#### Article ####

How to Implement Join Operation on Distributed Databases

This article explores several ways for implementing join on distributed databases, namely Lookup Join using PolarDB-X.

By Qimu

For the most part, JOIN operations are applied to relational databases through Nested-Loop Join, Hash Join, and Sort Merge Join. In online transaction processing (OLTP) scenarios, the most commonly used approach is Index Nested-Loop Join based on the index point queries, thus enabling Join to return result in a very short period of time. This is also how most developers feel about Join.

As a distributed database, PolarDB-X not only is syntactically compatible with MySQL, but also aims to maintain a consistent experience with standalone databases. Under distributed scenarios, both two tables of Join can be distributed. Therefore, the corresponding data must be obtained through multiple network requests. The question is, how can we achieve this efficiently?

Join Implementation in MySQL

Let's first see how Join is done on a standalone database. MySQL supports only a few Join algorithms:

  • Nested-Loop Join (NL Join)
  • Batched Key Access Join (BKA Join)
  • Block Nested-Loop Join (Version < 8.0.20)
  • Hash Join (Version > = 8.0.18)

If join key columns in any of the tables on both sides of the Join operation have indexes, MySQL usually uses BKA Join or NL Join based on indexes, which are applicable in most cases. If there are no indexes available on both sides of the Join, MySQL has to choose Block Nested-Loop Join or Hash Join as the next priority depending on MySQL versions. Today, we mainly focus on NL Join and BKA Join.

Nested-Loop Join is the simplest form of the Join operation and can be seen as a two-level For loop. For each row in the foreign tables or inner tables with cycle check (both known as the driving table), they are output as Join results if the Join conditions are met. If the join key has an index available in the inner table, then its loop can be greatly simplified by querying the index to get the rows that can be joined, without traversing the entire table. This indexed NL Join is also called Index Nested-Loop Join.

# Nested-Loop Join
for outer_row in outer_table:
   for inner_row in inner_table:
      if join_condition is True:
         output (outer_row, inner_row)

# Index Nested-Loop Join
for outer_row in outer_table:
   for inner_row in inner_index.lookup(outer_join_key):
      if join_condition is True:
         output (outer_row, inner_row)

In the following example, the orders table is joined with the customer table by the primary key c_custkey. Then, MySQL uses the Index NL Join to complete the Join operation.

/* Query 1 */
SELECT o_orderkey, o_custkey, c_name
FROM orders JOIN customer ON o_custkey = c_custkey
WHERE o_orderkey BETWEEN 1001 AND 1005 

1

BKA Join is considered as a performance-optimized Index Nested-Loop Join. The reason why it is called Batched is that its implementation uses the Multi-Range Read (MRR) interface provided by the storage engine to perform index queries in batches. Moreover, it converts random indexed retrieval to sequential retrieval queries by primary key sorting, accelerating the disk I/O of index query to a certain extent.

#### Material to process ####

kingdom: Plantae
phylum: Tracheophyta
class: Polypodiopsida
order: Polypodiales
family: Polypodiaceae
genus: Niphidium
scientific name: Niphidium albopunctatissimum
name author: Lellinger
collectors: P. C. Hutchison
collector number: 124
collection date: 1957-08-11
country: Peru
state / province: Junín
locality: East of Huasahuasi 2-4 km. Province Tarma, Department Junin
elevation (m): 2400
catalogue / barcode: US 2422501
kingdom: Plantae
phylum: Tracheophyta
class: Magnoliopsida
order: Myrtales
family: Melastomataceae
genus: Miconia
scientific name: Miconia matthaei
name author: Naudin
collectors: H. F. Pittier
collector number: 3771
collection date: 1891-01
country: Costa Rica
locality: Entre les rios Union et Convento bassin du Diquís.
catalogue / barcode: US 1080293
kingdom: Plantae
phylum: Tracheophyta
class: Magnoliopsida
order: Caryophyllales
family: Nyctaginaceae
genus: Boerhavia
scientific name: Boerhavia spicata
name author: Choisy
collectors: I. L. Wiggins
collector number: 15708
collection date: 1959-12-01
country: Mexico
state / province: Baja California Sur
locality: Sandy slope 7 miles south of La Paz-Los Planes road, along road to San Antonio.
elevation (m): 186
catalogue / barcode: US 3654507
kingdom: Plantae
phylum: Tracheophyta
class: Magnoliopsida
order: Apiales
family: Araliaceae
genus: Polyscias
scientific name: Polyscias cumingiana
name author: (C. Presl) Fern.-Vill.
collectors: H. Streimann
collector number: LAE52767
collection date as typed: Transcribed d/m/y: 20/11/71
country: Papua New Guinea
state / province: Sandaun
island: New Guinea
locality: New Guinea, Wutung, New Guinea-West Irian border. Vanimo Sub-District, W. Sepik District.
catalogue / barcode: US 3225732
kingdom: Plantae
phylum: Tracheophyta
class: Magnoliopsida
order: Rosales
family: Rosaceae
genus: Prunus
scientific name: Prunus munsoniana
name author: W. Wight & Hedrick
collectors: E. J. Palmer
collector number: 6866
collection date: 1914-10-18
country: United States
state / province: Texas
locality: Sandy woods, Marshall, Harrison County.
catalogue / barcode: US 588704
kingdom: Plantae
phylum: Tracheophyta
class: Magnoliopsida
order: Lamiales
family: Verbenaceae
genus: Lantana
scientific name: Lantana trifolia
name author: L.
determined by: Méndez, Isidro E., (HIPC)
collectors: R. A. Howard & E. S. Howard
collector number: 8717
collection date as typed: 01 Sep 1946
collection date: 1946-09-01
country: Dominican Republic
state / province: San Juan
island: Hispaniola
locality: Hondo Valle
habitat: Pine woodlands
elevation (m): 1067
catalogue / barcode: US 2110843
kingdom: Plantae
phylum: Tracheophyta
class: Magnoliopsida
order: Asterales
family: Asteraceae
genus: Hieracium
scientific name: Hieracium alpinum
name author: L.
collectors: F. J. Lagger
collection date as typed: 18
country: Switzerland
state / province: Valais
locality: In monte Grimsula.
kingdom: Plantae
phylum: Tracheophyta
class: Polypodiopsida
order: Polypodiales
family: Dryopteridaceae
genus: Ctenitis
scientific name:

####

=== To be done ===
#1 According to the article on join operations in distributed databases, which interface does BKA Join use to perform index queries in batches?
#2 Edit the records starting at the line that contains "locality: Entre les" and ending at the line that contains "elevation (m): 1067". Give only those lines again, replacing "collectors" with "collected by" and leaving everything else unchanged.

=== Written responses ===
#1 It uses the Multi-Range Read (MRR) interface provided by the storage engine.

#2
locality: Entre les rios Union et Convento bassin du Diquís.
catalogue / barcode: US 1080293
kingdom: Plantae
phylum: Tracheophyta
class: Magnoliopsida
order: Caryophyllales
family: Nyctaginaceae
genus: Boerhavia
scientific name: Boerhavia spicata
name author: Choisy
collected by: I. L. Wiggins
collector number: 15708
collection date: 1959-12-01
country: Mexico
state / province: Baja California Sur
locality: Sandy slope 7 miles south of La Paz-Los Planes road, along road to San Antonio.
elevation (m): 186
catalogue / barcode: US 3654507
kingdom: Plantae
phylum: Tracheophyta
class: Magnoliopsida
order: Apiales
family: Araliaceae
genus: Polyscias
scientific name: Polyscias cumingiana
name author: (C. Presl) Fern.-Vill.
collected by: H. Streimann
collector number: LAE52767
collection date as typed: Transcribed d/m/y: 20/11/71
country: Papua New Guinea
state / province: Sandaun
island: New Guinea
locality: New Guinea, Wutung, New Guinea-West Irian border. Vanimo Sub-District, W. Sepik District.
catalogue / barcode: US 3225732
kingdom: Plantae
phylum: Tracheophyta
class: Magnoliopsida
order: Rosales
family: Rosaceae
genus: Prunus
scientific name: Prunus munsoniana
name author: W. Wight & Hedrick
collected by: E. J. Palmer
collector number: 6866
collection date: 1914-10-18
country: United States
state / province: Texas
locality: Sandy woods, Marshall, Harrison County.
catalogue / barcode: US 588704
kingdom: Plantae
phylum: Tracheophyta
class: Magnoliopsida
order: Lamiales
family: Verbenaceae
genus: Lantana
scientific name: Lantana trifolia
name author: L.
determined by: Méndez, Isidro E., (HIPC)
collected by: R. A. Howard & E. S. Howard
collector number: 8717
collection date as typed: 01 Sep 1946
collection date: 1946-09-01
country: Dominican Republic
state / province: San Juan
island: Hispaniola
locality: Hondo Valle
habitat: Pine woodlands
elevation (m): 1067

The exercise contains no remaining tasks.